With Easter fast approaching, some people find it especially hard to cope with grief during the holidays. Holidays can be painful reminders that there is now someone missing from your life who was previously involved in the festivities. If you struggle with grief during the holidays, use some of the tips below to help you navigate through these difficult days.
1. Give Yourself Permission to Feel
Many people feel the need to suppress their emotions during the holidays to make it seem as though everything is fine. However, this can do more harm than good. Instead of pretending to be fine, allow yourself to feel the full range of your emotions. It’s not wrong to grieve and it’s especially important to release these emotions during the holidays. That being said, if you feel happy during the holidays, don’t allow guilt to come in the way. Feeling joyful during the holidays doesn’t mean that you are disrespecting your loved one.
2. Give Yourself Permission to Leave the Celebration
Although you shouldn’t isolate yourself and avoid celebrating the holidays, you should give yourself permission to leave any holiday events if you begin to feel overwhelmed. Make sure that you travel with others or on your own so that you will be able to leave in the event that you aren’t able to deal with the flood of emotions. If you can handle it, then that’s great. If you can’t handle it, that’s perfectly fine as well and you should congratulate yourself for trying to get out there and celebrate the holiday with others.
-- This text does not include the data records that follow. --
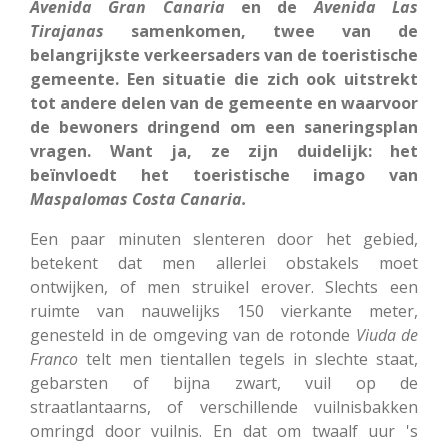
Avenida Gran Canaria
en de
Avenida Las
Tirajanas
samenkomen, twee van de
belangrijkste verkeersaders van de toeristische
gemeente. Een situatie die zich ook uitstrekt
tot andere delen van de gemeente en waarvoor
de bewoners dringend om een saneringsplan
vragen. Want ja, ze zijn duidelijk: het
beïnvloedt het toeristische imago van
Maspalomas Costa Canaria.
Een paar minuten slenteren door het gebied,
betekent dat men allerlei obstakels moet
ontwijken, of men struikel erover. Slechts een
ruimte van nauwelijks 150 vierkante meter,
genesteld in de omgeving van de rotonde
Viuda de
Franco
telt men tientallen tegels in slechte staat,
gebarsten of bijna zwart, vuil op de
straatlantaarns, of verschillende vuilnisbakken
omringd door vuilnis. En dat om twaalf uur 's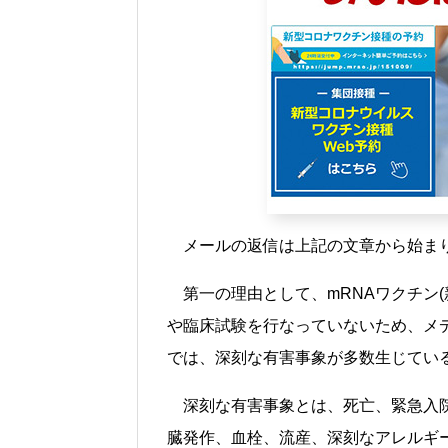
メールの返信は上記の文章から始ま
第一の理由として、mRNAワクチン
や臨床試験を行なっていないため、メ
では、深刻な有害事象が多数生じてい
深刻な有害事象とは、死亡、緊急入
臓発作、血栓、流産、深刻なアレルギ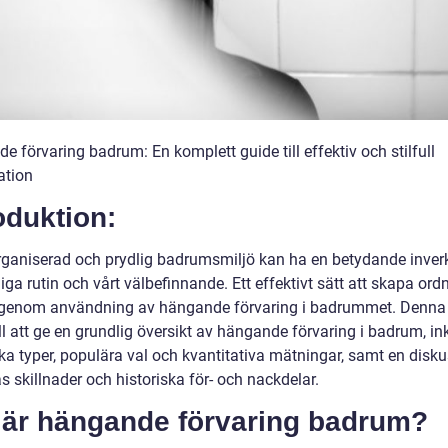
 förvaring badrum: En komplett guide till effektiv och stilfull
ation
oduktion:
rganiserad och prydlig badrumsmiljö kan ha en betydande inver
iga rutin och vårt välbefinnande. Ett effektivt sätt att skapa ord
 genom användning av hängande förvaring i badrummet. Denna a
ill att ge en grundlig översikt av hängande förvaring i badrum, in
ika typer, populära val och kvantitativa mätningar, samt en disk
 skillnader och historiska för- och nackdelar.
 är hängande förvaring badrum?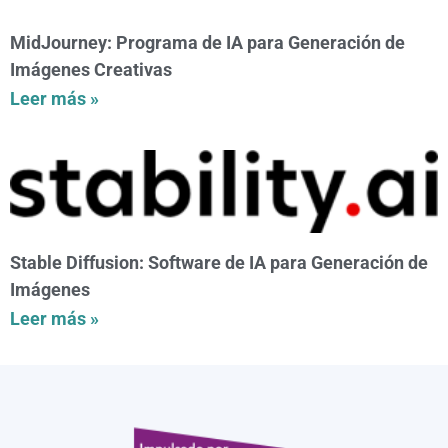
MidJourney: Programa de IA para Generación de
Imágenes Creativas
Leer más »
Stable Diffusion: Software de IA para Generación de
Imágenes
Leer más »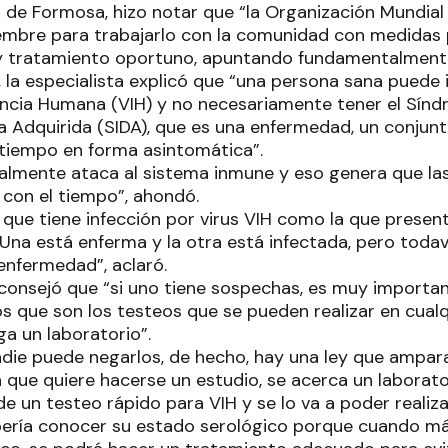
 de Formosa, hizo notar que “la Organización Mundial
iembre para trabajarlo con la comunidad con medidas 
y tratamiento oportuno, apuntando fundamentalmente
 la especialista explicó que “una persona sana puede i
ncia Humana (VIH) y no necesariamente tener el Sín
a Adquirida (SIDA), que es una enfermedad, un conjunt
tiempo en forma asintomática”.
ralmente ataca al sistema inmune y eso genera que la
A con el tiempo”, ahondó.
 que tiene infección por virus VIH como la que presen
“Una está enferma y la otra está infectada, pero todav
enfermedad”, aclaró.
aconsejó que “si uno tiene sospechas, es muy importa
s que son los testeos que se pueden realizar en cualq
ga un laboratorio”.
adie puede negarlos, de hecho, hay una ley que ampara
 que quiere hacerse un estudio, se acerca un laborato
e un testeo rápido para VIH y se lo va a poder realiz
bería conocer su estado serológico porque cuando 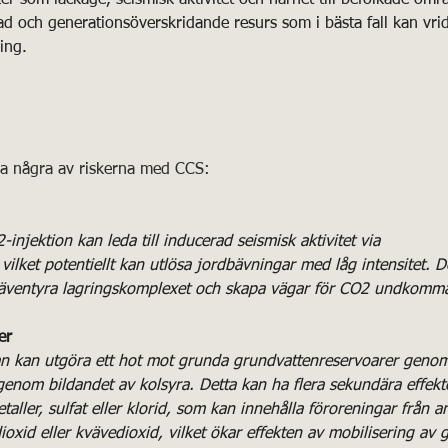
d och generationsöverskridande resurs som i bästa fall kan vrida
ing.
na några av riskerna med CCS:
njektion kan leda till inducerad seismisk aktivitet via 
 vilket potentiellt kan utlösa jordbävningar med låg intensitet.
g äventyra lagringskomplexet och skapa vägar för CO2 undkomm
er
tan kan utgöra ett hot mot grunda grundvattenreservoarer genom
nom bildandet av kolsyra. Detta kan ha flera sekundära effekter
taller, sulfat eller klorid, som kan innehålla föroreningar från a
oxid eller kvävedioxid, vilket ökar effekten av mobilisering av gi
3. Change the Way That You Celebrate
When you lose someone, it can completely change the way that you feel about your holiday traditions. There might have been an important position that your loved one held in a holiday tradition that is now vacant. If you feel as though the way you celebrated the holidays brings you too much pain and sorrow now, it is okay to create a new tradition. Some ideas that you could incorporate into your new tradition include hosting a dinner for your loved one or creating a photo album that you can look at during the holidays.
4. Surround Yourself With Supportive Loved Ones
As stated in the second tip, it’s important that you prevent yourself from isolating during the grieving process. Find some people that you love who are supportive of you and surround yourself with them during the holidays. It doesn’t have to be a large group of people. A few people who will listen and comfort you when you begin to feel sad are sufficient enough.
Volunteering is a great way to spend your time if you feel as though you aren’t able to participate during the holiday season. It will allow you to find joy in others and ignite some happiness in yourself. If you wish to volunteer during the holidays, you will most likely find volunteer positions at a nursing home or a soup kitchen. If you feel as though it would be too difficult to go anywhere or if there are no opportunities in your immediate area, you could volunteer online as well.
Holidays can be difficult for those who are grieving, but it doesn’t have to dominate their entire day. If you find that you have a difficult time coping with your loss when the holidays roll around, use the tips above to reclaim your day and push through the pain.